Carrel se voit également associé à titre posthume au mouvement lepéniste. On le proclame ” théoricien des chambres à gaz ”
, et même ” Nobel des chambres à gaz ” re
. Un denommmé Jean-Pierre Allali va jusqu’à écrire qu’ ” il est grand temps de démythifier ce ’scientifique’ (Tribune Juive, 11 mars 1993, p. 40)
Faute de pouvoir s’en prendre à l’homme, on s’en prend à sa mémoire. Le mouvement ” Ras l’front ” lance une campagne pour qu’on débaptise les rues portant son nom. Le vice-président des éditions Syllepse, Armand Ajzenberg, affirme qu’ ” une rue Alexis Carrel débaptisée est à chaque fois un coup porté à la réhabilitation de l’idéologie vichyste, une part d’identité de Jean-Marie Le Pen et du Front National arrachée ”.
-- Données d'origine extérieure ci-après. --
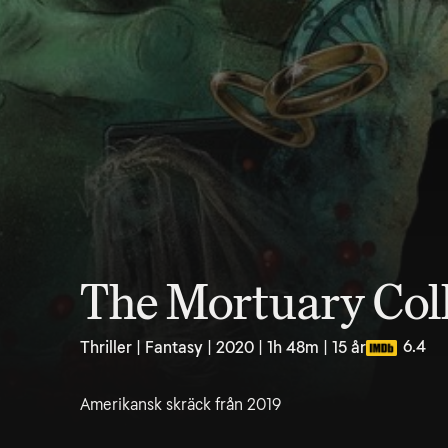
The Mortuary Col
6.4
Thriller | Fantasy | 2020 | 1h 48m | 15 år
Amerikansk skräck från 2019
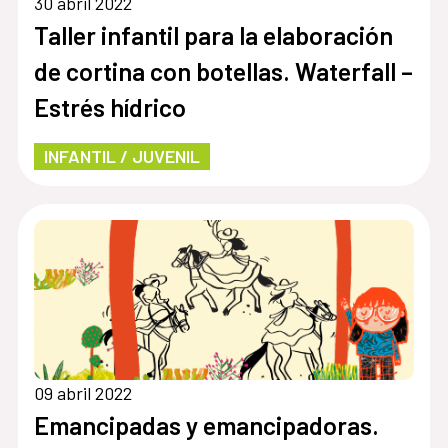
30 abril 2022
Taller infantil para la elaboración
de cortina con botellas. Waterfall –
Estrés hídrico
INFANTIL / JUVENIL
09 abril 2022
Emancipadas y emancipadoras.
En juin 1992, l’avenue Alexis Carrel de Sarcelles est débaptisée par le maire RPR de la ville et remplacée par une avenue de Lattre de Tassigny. A Lyon, le conseil d’administration de l’université Claude Bernard (Lyon I) se prononce, par 32 voix contre 19, pour la suppression du nom d’Alexis Carrel donné en 1969 à l’une des quatre facultés de médecine de la ville, malgré l’opposition du doyen de l’établissement, le professeur Jean-Louis Evreux, qui s’étonne de cette ” indignation à retardement ” aux allures de ” chasse aux sorcières “. A Béziers, la rue Alexis Carrel devient rue Martin Luther King. A Limoges, elle est rebaptisée rue des Combattants du ghetto de Varsovie. A Montpellier, elle est supprimée en mai 1993, sur la demande des communistes refondateurs. A Strasbourg, début juillet 1993, la plaque Alexis-Carrel d’une rue proche du CHU est remplacée par une plaque Haïdi-Hautval. Il est désormais convenu qu’on ne doit plus parler d’Alexis Carrel. L’intéressé n’est plus là pour se défendre.